In Compliance Update No. 02/25, the ASX clarified its approach to the disclosure of counterparties in market sensitive contracts, outlining broader circumstances where a listed entity may provide a description of the counterparty instead of disclosing their name in announcements.
Background
Under Listing Rule 3.1, listed entities must immediately disclose any information that a reasonable person would expect to have a material effect on the price or value of its securities. The ASX has traditionally maintained that, when announcing market sensitive contracts, the identity of the counterparty is usually material and should be disclosed to allow investors to properly assess the effect of the transaction accurately. Previously, exceptions to this requirement have been limited, typically applying to dealings with government agencies or entities in the defence or security industries.
Revised approach
The recent Compliance Update provides further guidance on circumstances where the disclosure of a counterparty’s identity may not be required. If a listed entity determines that the counterparty’s identity is not, in itself, market sensitive information, the entity may choose not to disclose the name, provided that the announcement includes:
- a statement confirming the entity’s belief that the counterparty’s identity is not information that a reasonable person would expect to have a material effect on the price or value of the entity’s securities;
- a confirmation that the announcement contains all material information necessary for the market to assess the contract’s impact on the entity’s securities and that the announcement is not misleading; and
- a sufficiently detailed description of the counterparty to allow the market to assess the counterparty’s standing and creditworthiness without revealing their identity.
This approach acknowledges that there may be legitimate commercial reasons for not disclosing a counterparty’s identity, extending beyond the previously recognised exceptions.
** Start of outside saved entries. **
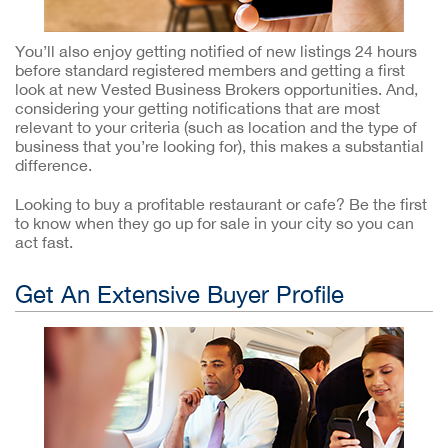
You’ll also enjoy getting notified of new listings 24 hours
before standard registered members and getting a first
look at new Vested Business Brokers opportunities. And,
considering your getting notifications that are most
relevant to your criteria (such as location and the type of
business that you’re looking for), this makes a substantial
difference.
Looking to buy a profitable restaurant or cafe? Be the first
to know when they go up for sale in your city so you can
act fast.
Get An Extensive Buyer Profile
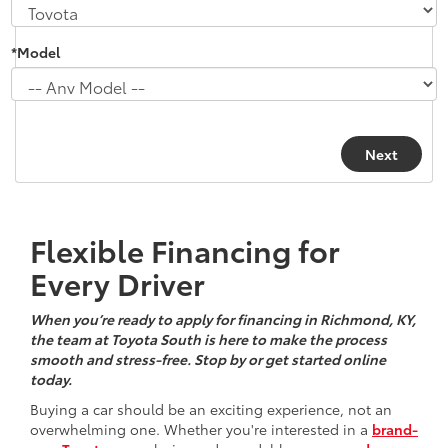
*Model
Flexible Financing for
Every Driver
When you’re ready to apply for financing in Richmond, KY,
the team at Toyota South is here to make the process
smooth and stress-free. Stop by or get started online
today.
Buying a car should be an exciting experience, not an
overwhelming one. Whether you're interested in a
brand-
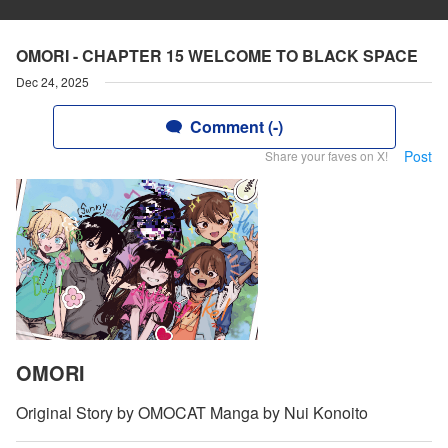
OMORI - CHAPTER 15 WELCOME TO BLACK SPACE
Dec 24, 2025
Comment (-)
Post
Share your faves on X!
OMORI
Original Story by OMOCAT Manga by Nui Konoito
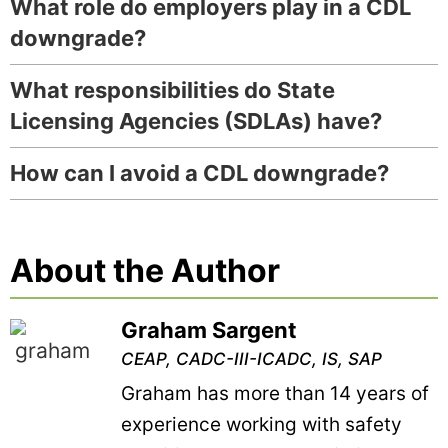
What role do employers play in a CDL
downgrade?
What responsibilities do State
Licensing Agencies (SDLAs) have?
How can I avoid a CDL downgrade?
About the Author
Graham Sargent
CEAP, CADC-III-ICADC, IS, SAP
Graham has more than 14 years of
experience working with safety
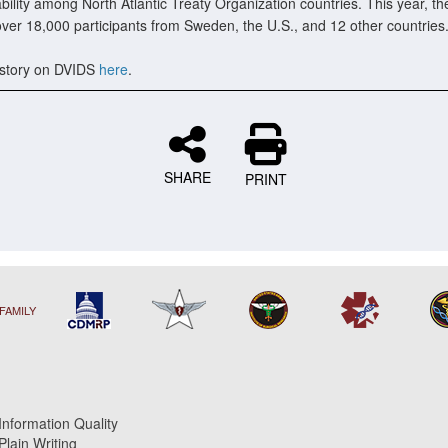
bility among North Atlantic Treaty Organization countries. This year, th
over 18,000 participants from Sweden, the U.S., and 12 other countries
story on DVIDS
here
.
SHARE
PRINT
FAMILY
Information Quality
Plain Writing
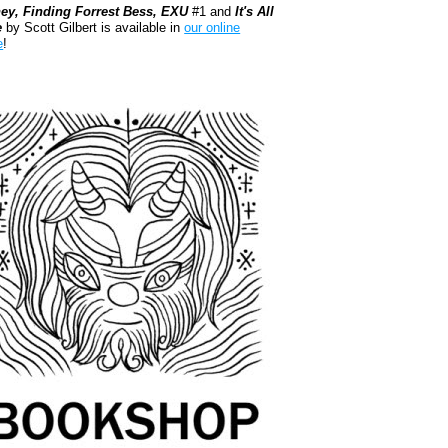
ey, Finding Forrest Bess, EXU
#1 and
It's All
e
by Scott Gilbert is available in
our online
e
!
kshop.org Shop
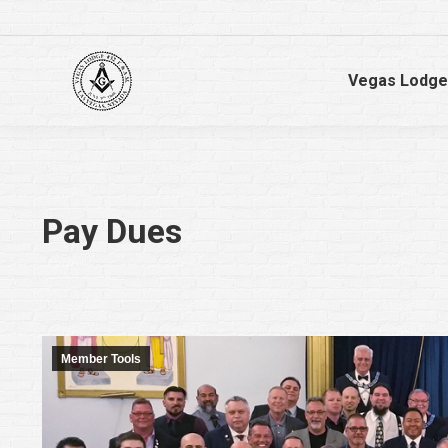
Vegas Lodge
Pay Dues
Member Tools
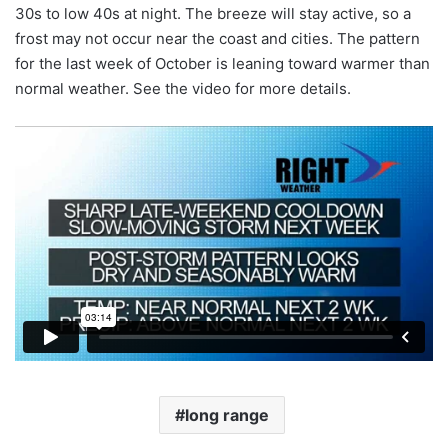
30s to low 40s at night. The breeze will stay active, so a
frost may not occur near the coast and cities. The pattern
for the last week of October is leaning toward warmer than
normal weather. See the video for more details.
long range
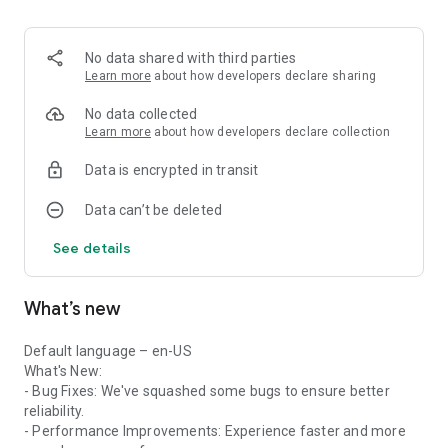
CrmOne Account Management streamlines your sales
process. Your Sales Team enables you to close more deals
and spend less time on administrative tasks. Manage your
No data shared with third parties
company's contacts, deals, associated revenue, and tasks –
Learn more
about how developers declare sharing
all in one place.
No data collected
Manage your Sales Pipeline with Deal management
Learn more
about how developers declare collection
CrmOne deal management is everything you need to manage
Data is encrypted in transit
deals across stages in your sales process. Improve how you
manage deals with your own sales pipeline. Keep track of and
Data can’t be deleted
watch over your deals, set up automatic follow-ups, and get
instant updates. Get real-time tracking of deals in your sales
See details
process. Manage your deals anytime-anywhere with our
mobile app for on-the-go flexibility.
What’s new
CrmOne Smart Task Management
Our Task Management is designed to empower your sales
and marketing team. CrmOne makes managing your tasks
Default language – en-US
and workflows easier, so you can focus on completing them
What's New:
instead of organizing them. Our task dashboard puts all your
- Bug Fixes: We've squashed some bugs to ensure better
tasks, meetings, and contacts in one easy place by making it
reliability.
simple to stay organized. Ensure you always catch up in
- Performance Improvements: Experience faster and more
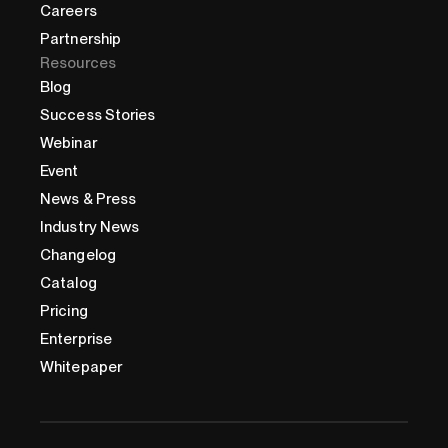
Careers
Partnership
Resources
Blog
Success Stories
Webinar
Event
News & Press
Industry News
Changelog
Catalog
Pricing
Enterprise
Whitepaper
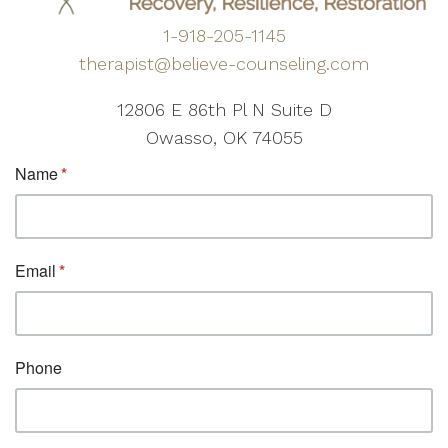
1-918-205-1145
therapist@believe-counseling.com
12806 E 86th Pl N Suite D
Owasso, OK 74055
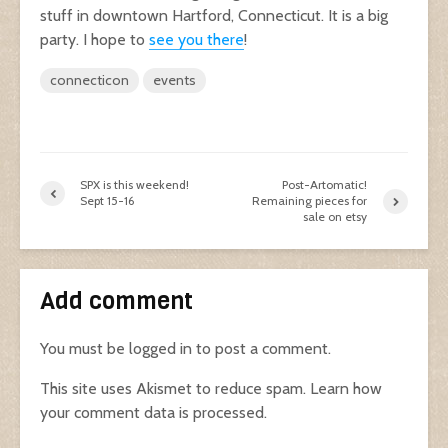
stuff in downtown Hartford, Connecticut. It is a big
party. I hope to
see you there
!
connecticon
events
SPX is this weekend!
Post-Artomatic!
Sept 15-16
Remaining pieces for
sale on etsy
Add comment
You must be
logged in
to post a comment.
This site uses Akismet to reduce spam.
Learn how
your comment data is processed.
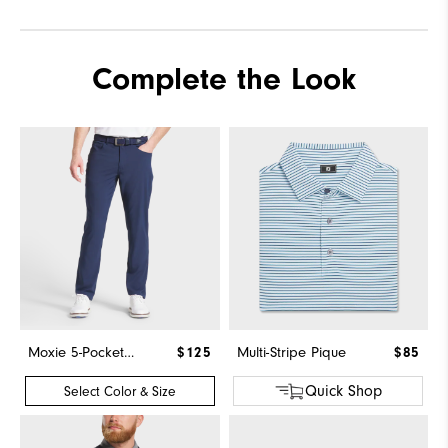
Complete the Look
Moxie 5-Pocket Pant
$125
Multi-Stripe Pique
$85
Quick Shop
Select Color & Size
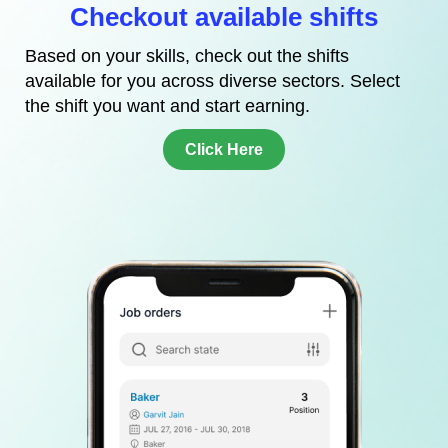
Checkout available shifts
Based on your skills, check out the shifts
available for you across diverse sectors. Select
the shift you want and start earning.
Click Here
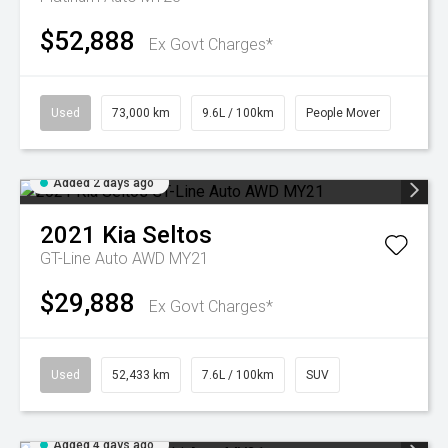
$52,888
Ex Govt Charges*
Used
73,000 km
9.6L / 100km
People Mover
Added 2 days ago
2021
Kia
Seltos
GT-Line Auto AWD MY21
$29,888
Ex Govt Charges*
Used
52,433 km
7.6L / 100km
SUV
Added 4 days ago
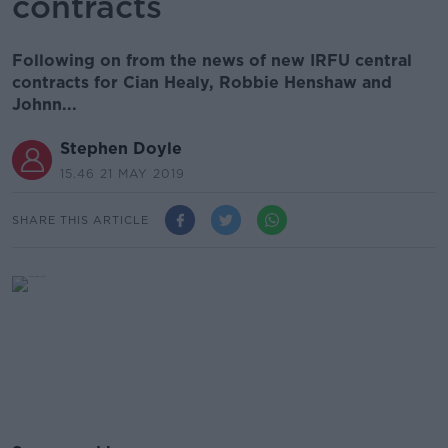
contracts
Following on from the news of new IRFU central
contracts for Cian Healy, Robbie Henshaw and
Johnn...
Stephen Doyle
15.46 21 MAY 2019
SHARE THIS ARTICLE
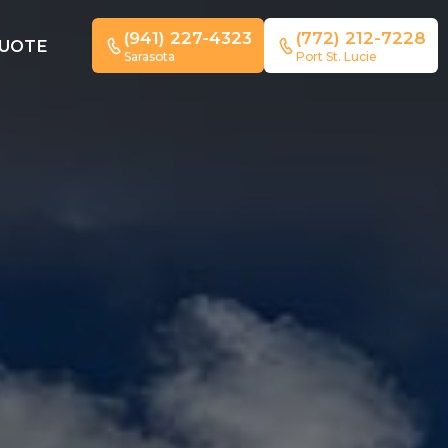
(941) 227-4323
(772) 212-7228
QUOTE
Sarasota
Port St. Lucie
However, the ASX emphasises that situations where non-disclosure is appropriate are likely to be rare and should be carefully considered.
Implications for listed entities
Listed entities considering the non-disclosure of a counterparty’s identity should:
- conduct a thorough assessment to determine whether the counterparty’s identity is genuinely not material to the market’s evaluation of the contract;
- ensure that all other material information about the contract is fully disclosed, and that the announcement is accurate and not misleading; and
- provide a comprehensive description of the counterparty, detailing aspects such as industry position, financial standing, or other relevant factors that would enable investors to assess the significance of the contract.
In addition to a description of the counterparty, the ASX generally expects the following additional information to be disclosed:
- for acquisitions or disposals, a description of the assets or business involved;
- in customer contracts, the nature of the products or services to be supplied;
- the consideration payable under the contract, as well as the term or expected completion date;
- for acquisitions, the intended source of funds, and for disposals, the use of proceeds;
- any material conditions or approvals required for the transaction to proceed; and
- any other material information that may impact the price or value of the entity’s securities.
It is important to note that the ASX retains the right to request further information or take enforcement action if an announcement is found to be incomplete, inaccurate, misleading, or if it triggers a significant market reaction following the release. The ASX will also continue to monitor for ‘ramping announcements’ (statements that may artificially influence the market) and will intervene where necessary to maintain market integrity.
Key takeaways
The ASX’s revised approach provides listed entities with additional flexibility regarding the disclosure of counterparties in market sensitive contracts. However, this flexibility comes with the responsibility to ensure that any decision to withhold a counterparty’s identity is justifiable, carefully assessed, and supported by comprehensive disclosure of all other material information. Listed entities must remain diligent in their continuous disclosure obligations to uphold market transparency and investor confidence.